## Task prompt
Your job is to retype the whole listing exactly.

=====

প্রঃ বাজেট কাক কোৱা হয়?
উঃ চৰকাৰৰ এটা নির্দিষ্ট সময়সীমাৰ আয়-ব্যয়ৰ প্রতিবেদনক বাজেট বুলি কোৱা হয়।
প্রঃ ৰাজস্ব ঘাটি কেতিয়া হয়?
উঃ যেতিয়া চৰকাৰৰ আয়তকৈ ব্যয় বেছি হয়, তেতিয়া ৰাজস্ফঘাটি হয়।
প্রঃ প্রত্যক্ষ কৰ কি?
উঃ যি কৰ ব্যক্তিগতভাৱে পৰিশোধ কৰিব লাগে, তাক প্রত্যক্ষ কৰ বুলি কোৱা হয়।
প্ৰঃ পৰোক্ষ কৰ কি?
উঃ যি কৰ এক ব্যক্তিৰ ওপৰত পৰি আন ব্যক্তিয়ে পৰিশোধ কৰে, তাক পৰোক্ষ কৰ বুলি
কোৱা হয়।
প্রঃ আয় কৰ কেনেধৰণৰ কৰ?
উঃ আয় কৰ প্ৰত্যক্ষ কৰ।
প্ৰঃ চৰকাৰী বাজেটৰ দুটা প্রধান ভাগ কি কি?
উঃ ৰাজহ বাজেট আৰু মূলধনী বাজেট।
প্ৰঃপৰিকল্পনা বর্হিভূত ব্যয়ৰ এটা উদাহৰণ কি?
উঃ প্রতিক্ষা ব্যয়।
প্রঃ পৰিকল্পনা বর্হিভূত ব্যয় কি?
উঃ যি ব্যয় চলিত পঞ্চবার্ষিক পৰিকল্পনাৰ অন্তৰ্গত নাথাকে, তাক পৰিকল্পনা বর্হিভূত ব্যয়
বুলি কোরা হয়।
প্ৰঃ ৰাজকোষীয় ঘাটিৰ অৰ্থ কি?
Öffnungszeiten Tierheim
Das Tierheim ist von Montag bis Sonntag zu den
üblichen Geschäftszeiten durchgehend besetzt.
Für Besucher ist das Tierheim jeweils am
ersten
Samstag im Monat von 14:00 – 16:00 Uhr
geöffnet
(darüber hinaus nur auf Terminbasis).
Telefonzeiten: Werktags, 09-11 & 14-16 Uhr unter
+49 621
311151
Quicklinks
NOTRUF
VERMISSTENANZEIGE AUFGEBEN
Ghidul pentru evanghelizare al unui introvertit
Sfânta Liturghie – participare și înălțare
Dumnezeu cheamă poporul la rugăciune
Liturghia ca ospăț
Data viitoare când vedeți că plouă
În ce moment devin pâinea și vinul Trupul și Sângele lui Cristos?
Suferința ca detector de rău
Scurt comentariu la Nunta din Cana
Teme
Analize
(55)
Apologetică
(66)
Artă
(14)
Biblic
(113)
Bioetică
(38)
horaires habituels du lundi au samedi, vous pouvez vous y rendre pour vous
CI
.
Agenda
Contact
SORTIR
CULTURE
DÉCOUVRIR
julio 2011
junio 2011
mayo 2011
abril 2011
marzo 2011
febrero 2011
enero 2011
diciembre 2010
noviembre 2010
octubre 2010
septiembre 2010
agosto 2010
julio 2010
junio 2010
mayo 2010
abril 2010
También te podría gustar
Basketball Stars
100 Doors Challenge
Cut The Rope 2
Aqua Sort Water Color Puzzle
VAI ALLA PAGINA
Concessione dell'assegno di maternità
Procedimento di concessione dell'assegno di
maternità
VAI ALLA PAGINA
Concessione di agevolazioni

=====

## Written answer
প্রঃ বাজেট কাক কোৱা হয়?
উঃ চৰকাৰৰ এটা নির্দিষ্ট সময়সীমাৰ আয়-ব্যয়ৰ প্রতিবেদনক বাজেট বুলি কোৱা হয়।
প্রঃ ৰাজস্ব ঘাটি কেতিয়া হয়?
উঃ যেতিয়া চৰকাৰৰ আয়তকৈ ব্যয় বেছি হয়, তেতিয়া ৰাজস্ফঘাটি হয়।
প্রঃ প্রত্যক্ষ কৰ কি?
উঃ যি কৰ ব্যক্তিগতভাৱে পৰিশোধ কৰিব লাগে, তাক প্রত্যক্ষ কৰ বুলি কোৱা হয়।
প্ৰঃ পৰোক্ষ কৰ কি?
উঃ যি কৰ এক ব্যক্তিৰ ওপৰত পৰি আন ব্যক্তিয়ে পৰিশোধ কৰে, তাক পৰোক্ষ কৰ বুলি
কোৱা হয়।
প্রঃ আয় কৰ কেনেধৰণৰ কৰ?
উঃ আয় কৰ প্ৰত্যক্ষ কৰ।
প্ৰঃ চৰকাৰী বাজেটৰ দুটা প্রধান ভাগ কি কি?
উঃ ৰাজহ বাজেট আৰু মূলধনী বাজেট।
প্ৰঃপৰিকল্পনা বর্হিভূত ব্যয়ৰ এটা উদাহৰণ কি?
উঃ প্রতিক্ষা ব্যয়।
প্রঃ পৰিকল্পনা বর্হিভূত ব্যয় কি?
উঃ যি ব্যয় চলিত পঞ্চবার্ষিক পৰিকল্পনাৰ অন্তৰ্গত নাথাকে, তাক পৰিকল্পনা বর্হিভূত ব্যয়
বুলি কোরা হয়।
প্ৰঃ ৰাজকোষীয় ঘাটিৰ অৰ্থ কি?
Öffnungszeiten Tierheim
Das Tierheim ist von Montag bis Sonntag zu den
üblichen Geschäftszeiten durchgehend besetzt.
Für Besucher ist das Tierheim jeweils am
ersten
Samstag im Monat von 14:00 – 16:00 Uhr
geöffnet
(darüber hinaus nur auf Terminbasis).
Telefonzeiten: Werktags, 09-11 & 14-16 Uhr unter
+49 621
311151
Quicklinks
NOTRUF
VERMISSTENANZEIGE AUFGEBEN
Ghidul pentru evanghelizare al unui introvertit
Sfânta Liturghie – participare și înălțare
Dumnezeu cheamă poporul la rugăciune
Liturghia ca ospăț
Data viitoare când vedeți că plouă
În ce moment devin pâinea și vinul Trupul și Sângele lui Cristos?
Suferința ca detector de rău
Scurt comentariu la Nunta din Cana
Teme
Analize
(55)
Apologetică
(66)
Artă
(14)
Biblic
(113)
Bioetică
(38)
horaires habituels du lundi au samedi, vous pouvez vous y rendre pour vous
CI
.
Agenda
Contact
SORTIR
CULTURE
DÉCOUVRIR
julio 2011
junio 2011
mayo 2011
abril 2011
marzo 2011
febrero 2011
enero 2011
diciembre 2010
noviembre 2010
octubre 2010
septiembre 2010
agosto 2010
julio 2010
junio 2010
mayo 2010
abril 2010
También te podría gustar
Basketball Stars
100 Doors Challenge
Cut The Rope 2
Aqua Sort Water Color Puzzle
VAI ALLA PAGINA
Concessione dell'assegno di maternità
Procedimento di concessione dell'assegno di
maternità
VAI ALLA PAGINA
Concessione di agevolazioni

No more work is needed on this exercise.